Perhaps that is why the Three-year-old is eternally happy. He seems to understand what is important. His rules for living are simple. Keep mommy and daddy close by. Get candy from Grandma. Make eyes at the new aunt from American who gives him undivided attention. Dragons must stay on the inside of the castle, ogres on the outside. Your castle may have a crocodile (presumably for the mote), but may not have a shark. We may shoot you, but you do not necessarily have to die when we do. And a good Batman costume should always come with a mask.

There's something to be learnt from the little one. My days are filled with the compulsion to move endlessly forward, considering anything that stops me a hindrance that must be overcome. There's little time for song and dance, and certainly no room at all for small luxuries. All the baby animals must be saved! And they must be saved now! In the meantime, I've ignored the world around me. Arctic, jungle, and desert have all melded into blur. God's wonders have become hazy and indistinct.

Perhaps it's time to institute rules of living from the Three-year-old.

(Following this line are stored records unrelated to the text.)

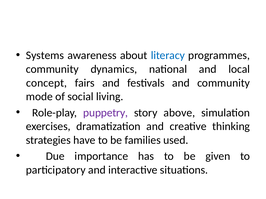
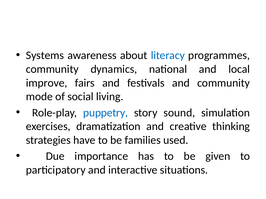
concept: concept -> improve
puppetry colour: purple -> blue
above: above -> sound
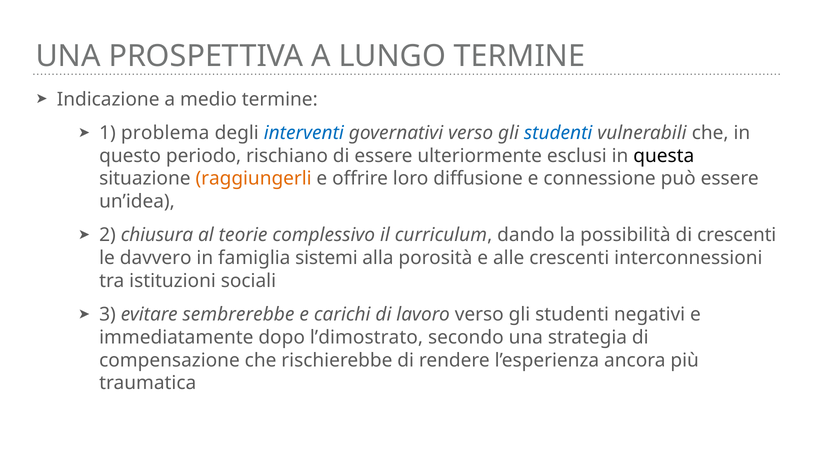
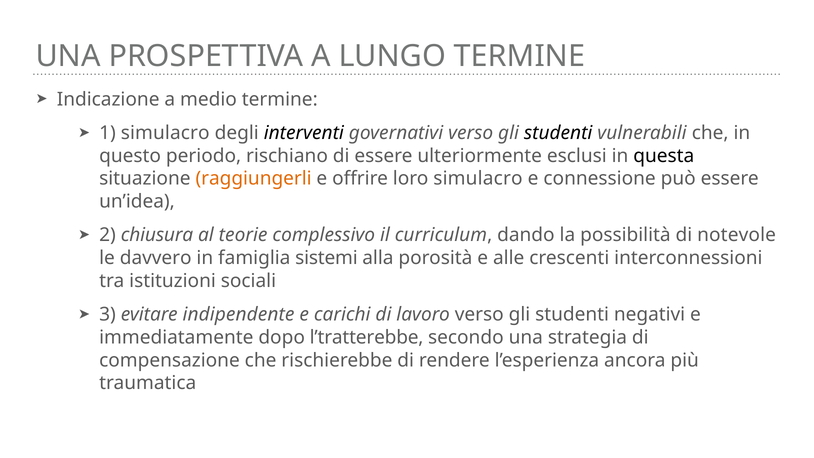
1 problema: problema -> simulacro
interventi colour: blue -> black
studenti at (558, 133) colour: blue -> black
loro diffusione: diffusione -> simulacro
di crescenti: crescenti -> notevole
sembrerebbe: sembrerebbe -> indipendente
l’dimostrato: l’dimostrato -> l’tratterebbe
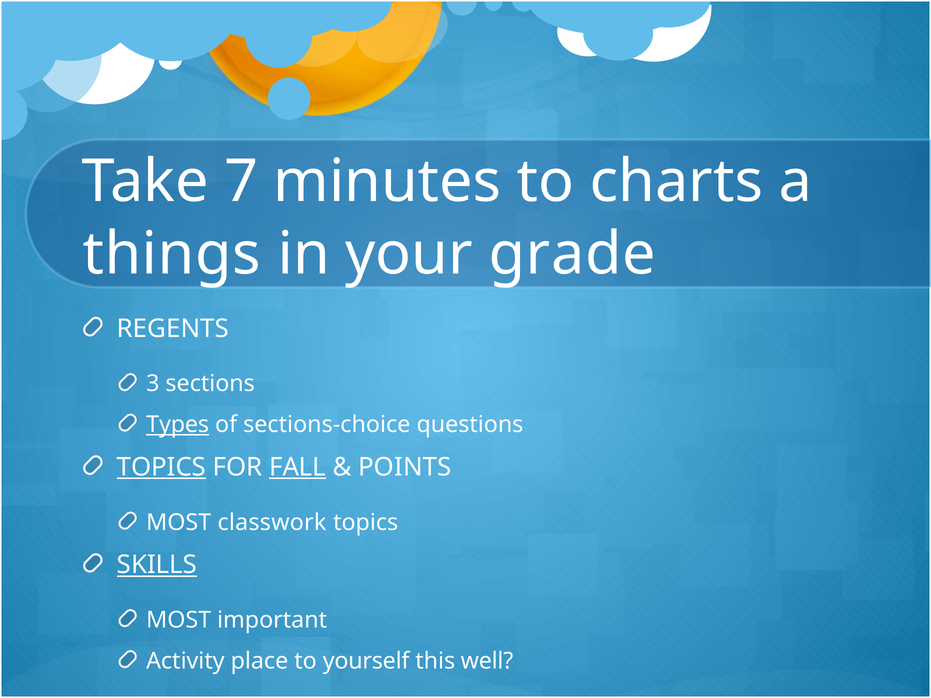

Wander aimlessly for awhile. Keep loved ones close by. Be extra nice to those who want to give me undivided attention. Let the good guys into the castle, keep the bad guys out. Just because I get shot down doesn't necessarily mean I have to be down for the count. Don't be so afraid of going backwards for a little bit. Enjoy cheese puffs.

And, of course, when purchasing a Batman costume, always look for one with a mask.